After the end of the financial year, the Company obtained another short-term loan of £140,000, which bears interest at a fixed rate of 23.87% for the period to 11 September 2024 and penalty interest at a fixed rate of 8% per month thereafter.
The short-term loans obtained in March 2024 (£400,000), plus interest, were repaid after year-end on 11 September 2024.
Corporate
Following the Company's delisting on the Australian Securities Exchange ("ASX") in the previous financial year, the Company is now solely listed on the Alternative Investment Market ("AIM").
As at 30 June 2024 the Company had:
- Available cash resources of A$1,069,782;
- Borrowings of A$1,739,983 (refer to Note 16 of the Notes to the Consolidated Financial Statements); and
- Issued capital of 10,637,791,979 fully paid ordinary shares and 1,865,854,839 unlisted options.
Executive and Board Changes
On 24 January 2024, Mr Peter Schwarz, one of the Company's independent non-executive directors, was appointed as Deputy Chairman. On 24 January 2024, Mr Ashish Khare, the Company's Head of India Assets, was appointed as Executive Director. Mr Khare's appointment was finalised effective on 2 April 2024. There were no other board changes during the year.
Risk Management
The full Board undertakes the function of the Audit and Risk Committee and is responsible for the Group's internal financial control system and the Company's risk management framework. Management of business risk, particularly exploration, evaluation and appraisal, development and operational risk is essential for success in the oil and gas business. The Group manages risk through a risk identification and risk management system.

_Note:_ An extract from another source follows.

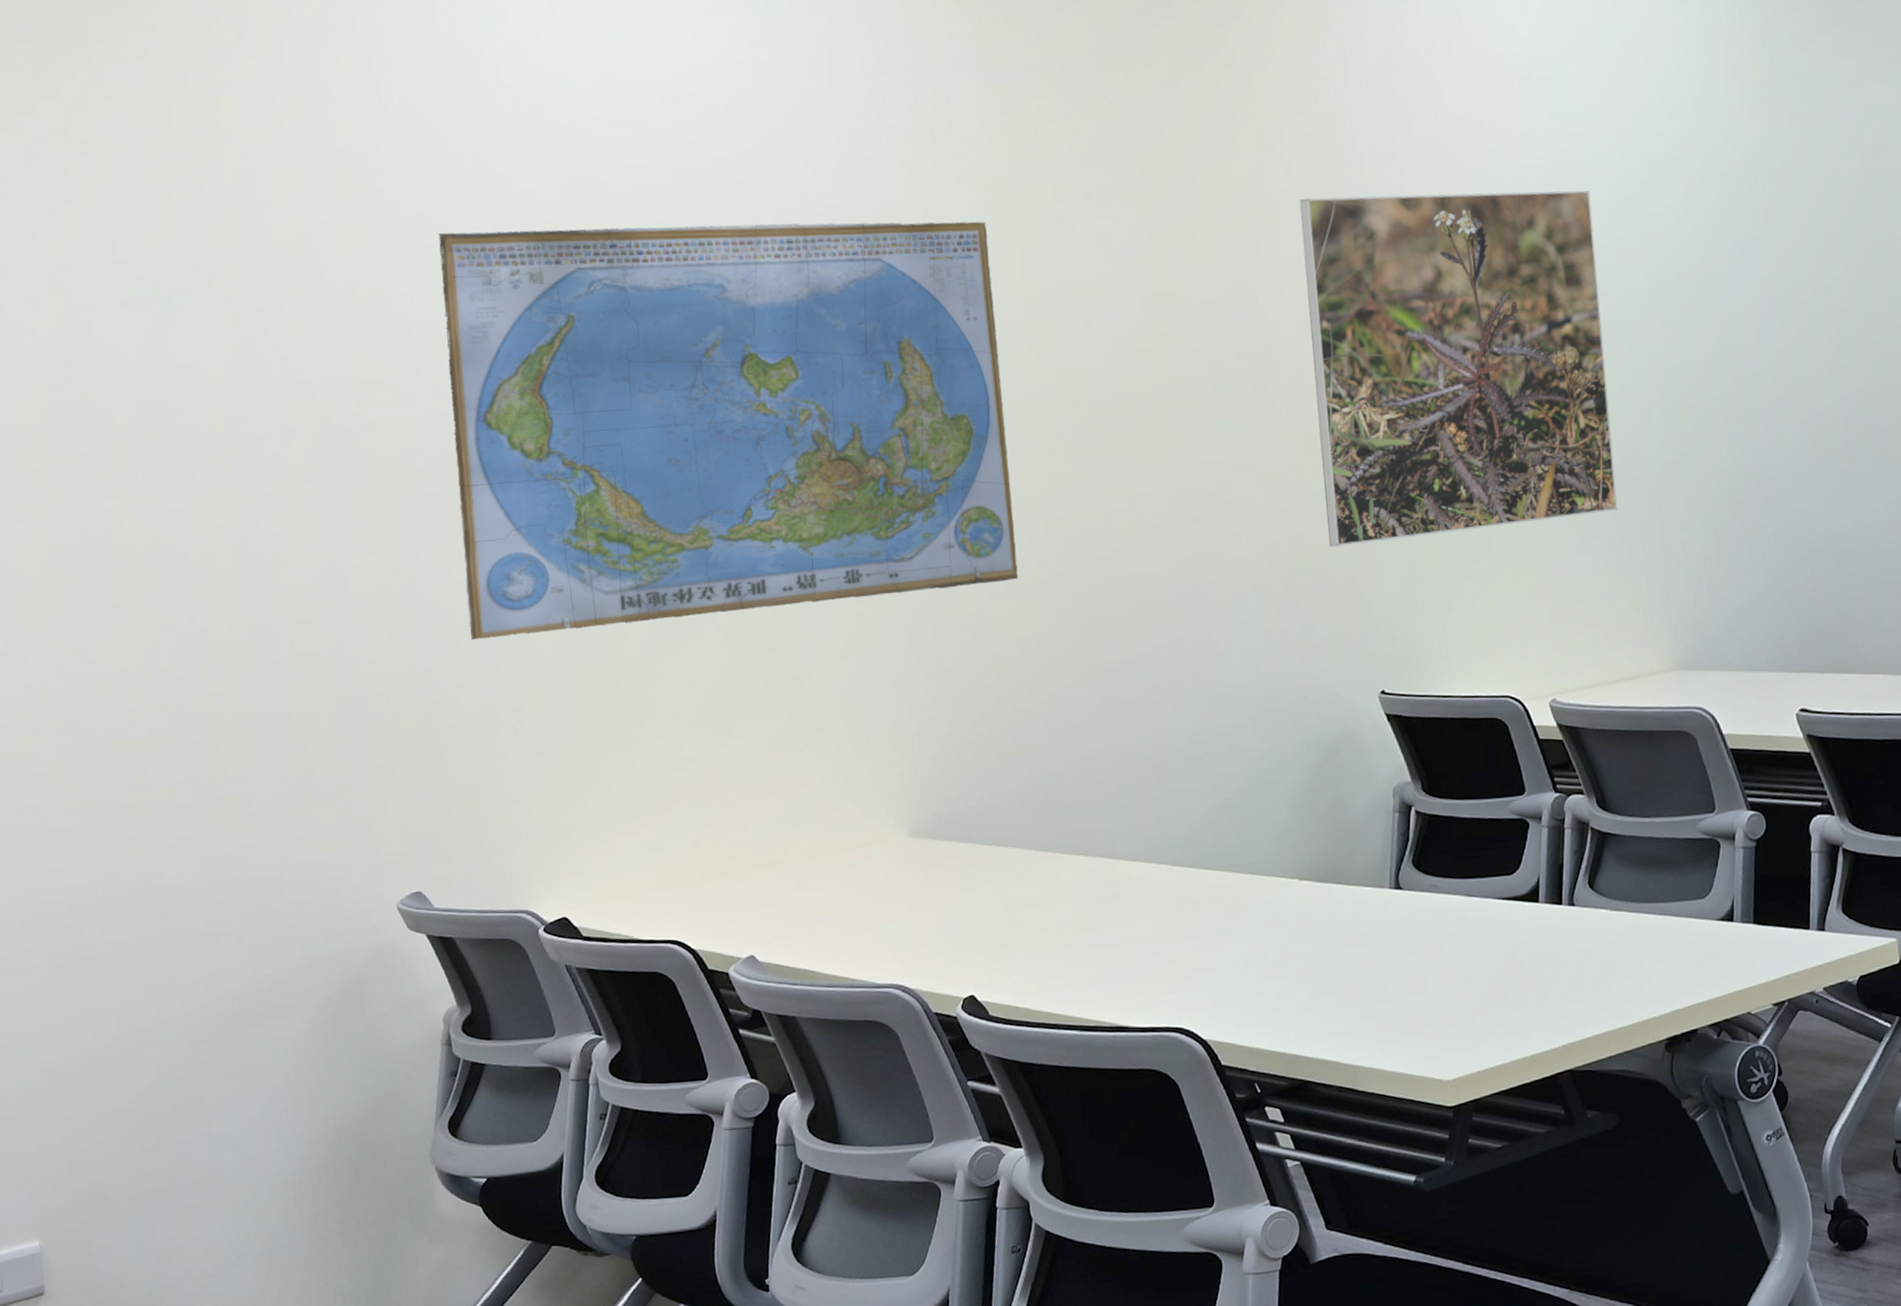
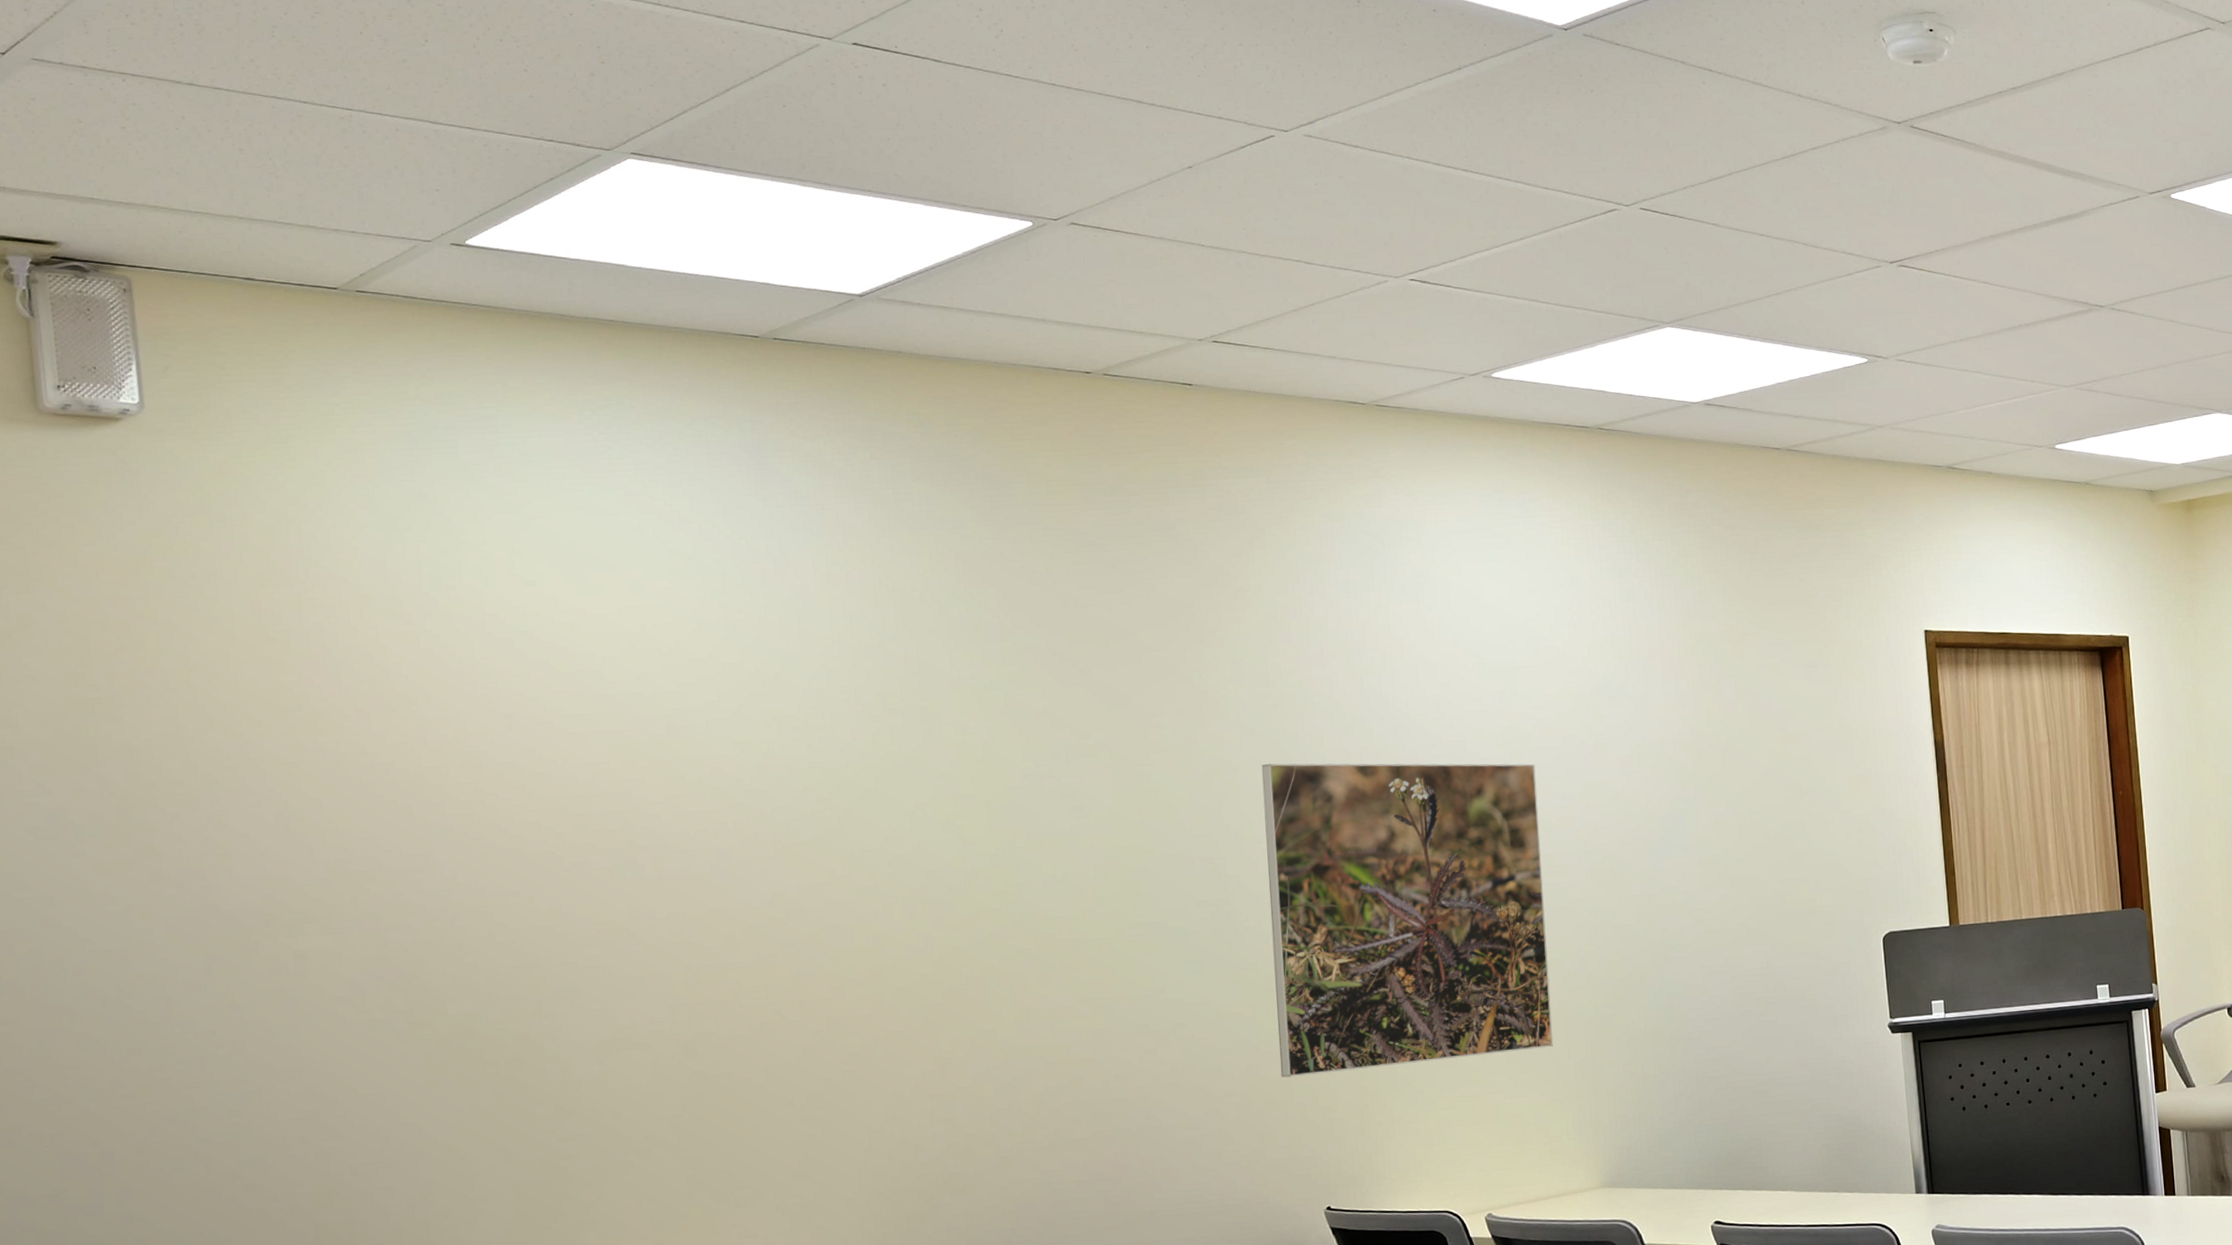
world map: present [438,221,1018,641] -> none [381,771,976,1162]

Health, Safety, Security and Environment
Synergia Energy is committed to protecting the health and safety of everybody who plays a part in our operations or lives in the communities where we operate. Wherever we operate, we will conduct our business with respect and care for both the local and global, natural and social environment and systematically manage risks to drive sustainable business growth. We will strive to eliminate all injuries, occupational illness, unsafe practices and incidents of environmental harm from our activities. The safety and health of our workforce and our environmental stewardship are just as important to our success as operational and financial performance and the reputation of the Company.
Synergia Energy respects the diversity of cultures and customs that it encounters and endeavours to incorporate business practices that accommodate such diversity and that have a beneficial impact through our working involvement with local communities. We strive to make our facilities safer and better places in which to work and our attention to detail and focus on safety, environmental, health and security issues will help to ensure high standards of performance. We are committed to a process of continuous improvement in all we do and to the adoption of international industry standards and codes wherever practicable. Through implementation of these principles, Synergia Energy seeks to earn the public's trust and to be recognised as a responsible corporate citizen.